In an SPDX report, the information of the project itself is converted to an SPDX package entity as it is done for external dependencies as well. However, this project entity does neither contain the attribute licenseInfoFromFiles nor does it contain file-level information even though the scanner found (and e.g. the web app report contains) licenses. Only detected copyright statements are included in the field copyrightText.

I suggest to include licenseInfoFromFiles and, if the property file.information.enabled is set, also file-level information for the scanned project as well. Looking at the code, this should not be too difficult to achieve.

I don't know if this is a bug or a missing feature. In any case, I would volunteer to implement this change. But before I start I would like to know if you consider this a good idea and if my PR has a chance to be merged.

sschuberth commented 6 months ago

I don't know if this is a bug or a missing feature.

Maybe @fviernau could comment on that?

In any case, I would volunteer to implement this change.

That would be highly appreciated, than you for the willingness to help!

daniel-kr commented 6 months ago

Do you consider this to be a sensible change?

sschuberth commented 6 months ago

Personally, I believe it makes sense to treat projects and packages consistently here, yes.

Note though that SPDX does not explicitly distinguish between what ORT calls projects and packages, but just has (SPDX) packages and relations between them.

fviernau commented 6 months ago

I don't know if this is a bug or a missing feature. In any case, I would volunteer to implement this change.

What I recall (long ago, I'm not certain anymore if that's correct) is the following:

  1. To fulfill the requirement at that time it was sufficient to implement for packages, so it saved some time to not do it.
  2. The value of adding projects at least to me personally was questionable:
    • For the project's, there may be different and maybe more fine grained requirements what information should / should not be exposed.
    • If the project is closed source, parts of the information e.g. file paths, submodule structure can be meaningless as these are just links to the source which cannot be looked up.
    • exposing multiple projects:
      • submodule strucure often is fine grained, and can be considered implementation detail
      • for proprietary software, I can imagine where one does not want to expose that structure
      • can lead to duplication, e.g. file findings
  3. There is a way to turn a projects directory into a dependency entry in the NOTICE_BY_PACKAGE report. (Nice to have if this worked also for SPDX reports, not sure if it does)
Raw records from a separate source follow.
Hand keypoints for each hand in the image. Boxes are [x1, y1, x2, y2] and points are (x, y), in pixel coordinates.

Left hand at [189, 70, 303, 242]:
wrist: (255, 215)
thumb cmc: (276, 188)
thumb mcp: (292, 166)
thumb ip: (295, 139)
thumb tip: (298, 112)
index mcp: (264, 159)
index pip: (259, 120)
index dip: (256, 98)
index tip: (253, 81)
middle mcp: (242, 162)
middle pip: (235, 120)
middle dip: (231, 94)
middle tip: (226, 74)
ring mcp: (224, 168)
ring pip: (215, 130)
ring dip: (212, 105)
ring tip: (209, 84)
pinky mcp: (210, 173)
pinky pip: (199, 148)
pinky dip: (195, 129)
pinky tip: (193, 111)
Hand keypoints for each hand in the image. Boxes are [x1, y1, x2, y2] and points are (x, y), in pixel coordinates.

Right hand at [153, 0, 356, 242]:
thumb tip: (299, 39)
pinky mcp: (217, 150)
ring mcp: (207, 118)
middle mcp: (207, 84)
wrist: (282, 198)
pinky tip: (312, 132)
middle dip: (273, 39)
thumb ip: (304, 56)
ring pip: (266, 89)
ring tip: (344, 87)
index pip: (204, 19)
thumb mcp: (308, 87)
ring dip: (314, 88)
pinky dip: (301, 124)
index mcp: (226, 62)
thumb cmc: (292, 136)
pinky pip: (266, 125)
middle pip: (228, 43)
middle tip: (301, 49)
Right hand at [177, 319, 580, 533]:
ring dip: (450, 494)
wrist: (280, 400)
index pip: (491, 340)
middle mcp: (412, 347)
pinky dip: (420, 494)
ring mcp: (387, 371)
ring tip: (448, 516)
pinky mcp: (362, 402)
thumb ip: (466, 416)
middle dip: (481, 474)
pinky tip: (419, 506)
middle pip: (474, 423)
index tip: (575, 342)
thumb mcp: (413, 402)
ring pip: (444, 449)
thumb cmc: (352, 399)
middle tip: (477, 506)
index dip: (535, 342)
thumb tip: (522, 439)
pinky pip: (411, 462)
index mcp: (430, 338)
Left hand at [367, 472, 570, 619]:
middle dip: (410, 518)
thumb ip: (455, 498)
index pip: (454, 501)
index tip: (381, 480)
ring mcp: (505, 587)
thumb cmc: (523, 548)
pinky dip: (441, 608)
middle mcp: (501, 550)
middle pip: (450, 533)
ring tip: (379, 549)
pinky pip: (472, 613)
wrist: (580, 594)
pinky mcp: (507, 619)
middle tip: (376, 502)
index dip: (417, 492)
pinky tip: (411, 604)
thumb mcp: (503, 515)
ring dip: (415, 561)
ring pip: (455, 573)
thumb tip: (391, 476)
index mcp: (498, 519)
Given that I believe (without re-thinking it again more deeply) that if something for projects was implemented,

  1. There should be a toggle for enabling / disabling it
  2. I'd tend to only report a single (merged) project, instead of the submodule structure.

@tsteenbe do you maybe memorize further things, or have thoughts on this?

daniel-kr commented 6 months ago

Thank you for the outline.

Making it configurable would be fine for me. However, I wonder what exactly should be configured? Currently, the project entries contain copyright statements found by the scanner but they do not contain license statements found by it. This is inconsistent IMO, isn't it? Other report formats like the PDF report contain both for the project. So I tend to all or nothing in that regard. The new configuration option could control if project entities are created at all. On top of that, there could be another option controlling whether file-level details are provided for project entities. I.e. the options not contain project, contain project summary, contain project with file-level details.

Having just one merged entry for the whole root project would be sufficient for me although it would be a bit more difficult to implement and questions would arise like what to put into the attribute versionInfo for the merged entry.